Copy the stretch from the start of the data through the line that contains "Answer: back-left", both ends included, and leave the pictures out.
########
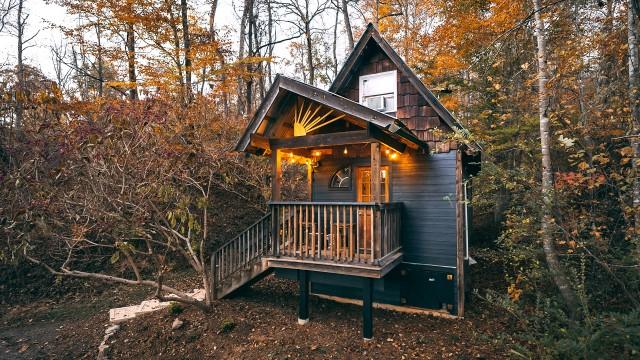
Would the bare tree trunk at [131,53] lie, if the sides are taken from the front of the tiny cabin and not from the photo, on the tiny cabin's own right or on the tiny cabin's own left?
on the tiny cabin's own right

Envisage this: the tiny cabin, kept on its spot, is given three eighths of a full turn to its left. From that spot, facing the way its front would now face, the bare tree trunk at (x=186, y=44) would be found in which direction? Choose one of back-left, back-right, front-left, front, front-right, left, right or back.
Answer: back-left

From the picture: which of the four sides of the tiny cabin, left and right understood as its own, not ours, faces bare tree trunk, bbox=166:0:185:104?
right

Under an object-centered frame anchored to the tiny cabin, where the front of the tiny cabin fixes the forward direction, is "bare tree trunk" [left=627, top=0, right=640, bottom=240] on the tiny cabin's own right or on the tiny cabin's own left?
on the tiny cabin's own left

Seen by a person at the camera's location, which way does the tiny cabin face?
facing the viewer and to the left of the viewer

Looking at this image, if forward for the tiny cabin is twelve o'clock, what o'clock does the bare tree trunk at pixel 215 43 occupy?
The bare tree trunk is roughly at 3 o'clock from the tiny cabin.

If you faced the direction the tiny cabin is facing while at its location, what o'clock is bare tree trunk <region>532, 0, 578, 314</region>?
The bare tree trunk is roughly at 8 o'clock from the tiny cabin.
########
> **Completed exercise**
Would the bare tree trunk at [131,53] lie, if the sides are taken from the front of the tiny cabin and not from the photo, on the tiny cabin's own right or on the tiny cabin's own left?
on the tiny cabin's own right

Envisage this: the tiny cabin, kept on its spot, is given three eighths of a full turn to its left. From that spot, facing the way its front would now face, the bare tree trunk at (x=186, y=44) would be found in which direction? Choose one of back-left, back-right, front-left, front, front-right, left, right or back.
Answer: back-left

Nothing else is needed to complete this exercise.